* [Raw data]:
========================================================================

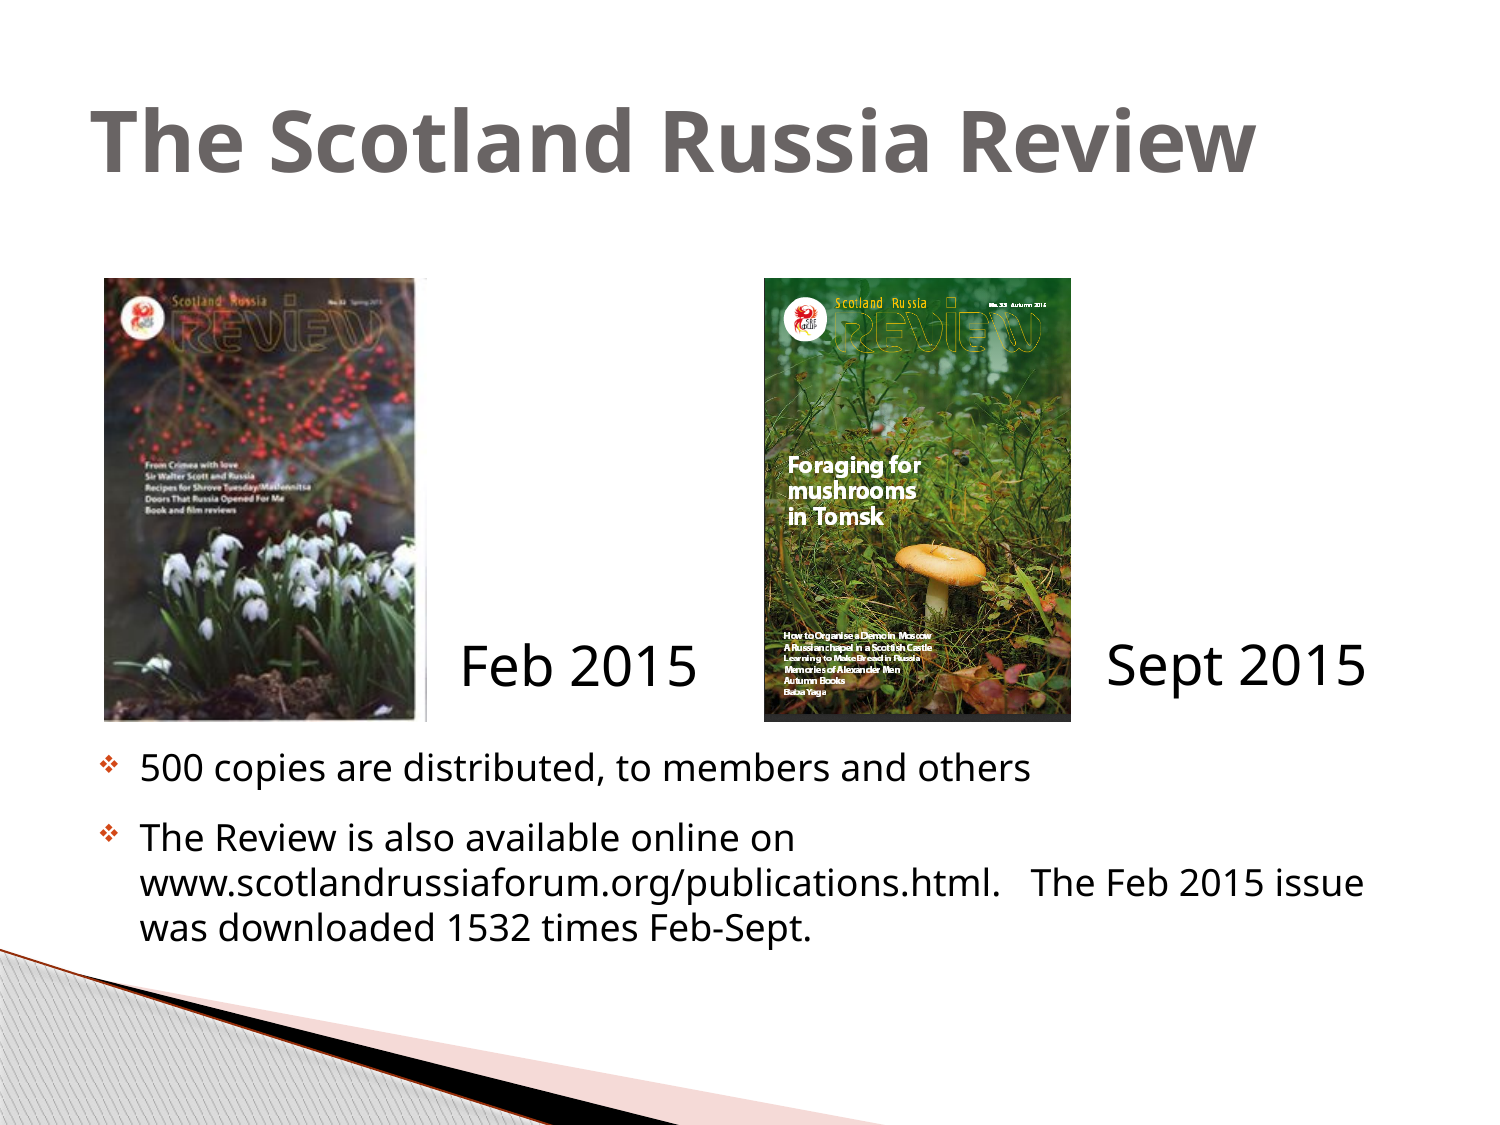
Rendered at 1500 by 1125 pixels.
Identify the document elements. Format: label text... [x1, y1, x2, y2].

text_box 500 copies are distributed, to members and others The Review is also available online on www.scotlandrussiaforum.org/publications.html. The Feb 2015 issue was downloaded 1532 times Feb-Sept. [64, 737, 1424, 974]
picture [763, 278, 1071, 722]
picture [104, 278, 427, 722]
text_box Sept 2015 [1075, 622, 1449, 721]
title The Scotland Russia Review [75, 45, 1425, 233]
text_box Feb 2015 [432, 622, 739, 721]
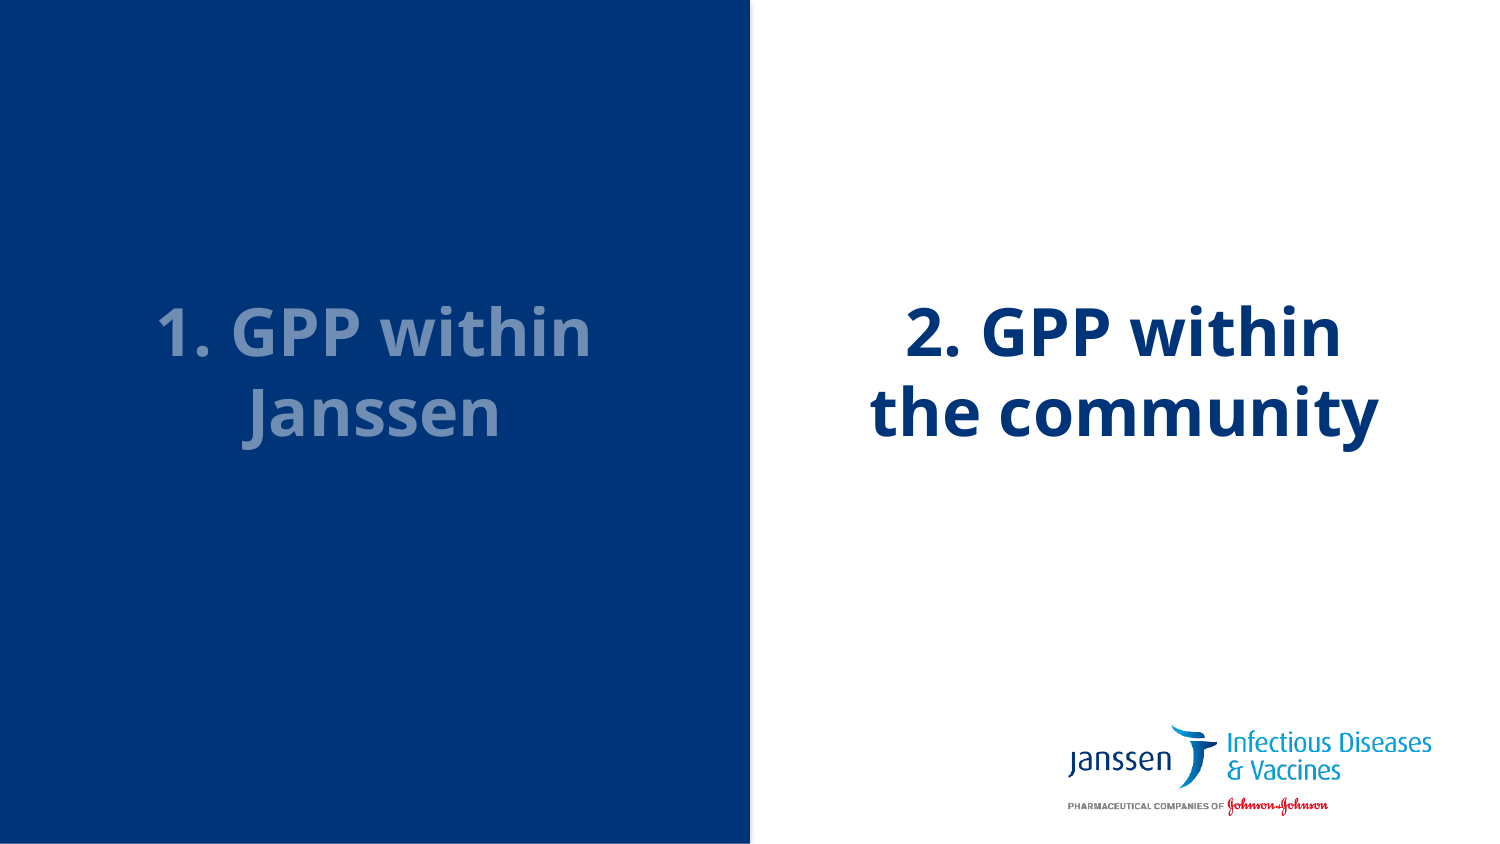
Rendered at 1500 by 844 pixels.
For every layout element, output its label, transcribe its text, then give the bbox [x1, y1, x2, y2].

picture [1043, 699, 1456, 841]
text_box 2. GPP within the community [784, 282, 1466, 458]
text_box 1. GPP within Janssen [105, 282, 645, 458]
text_box [0, 0, 751, 844]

========================================================================

* [Exercise requirements]:
When the word "Rendered" occurs in a line above, list that line.

* [Final answer]:
Rendered at 1500 by 1125 pixels.
Rendered at 1500 by 844 pixels.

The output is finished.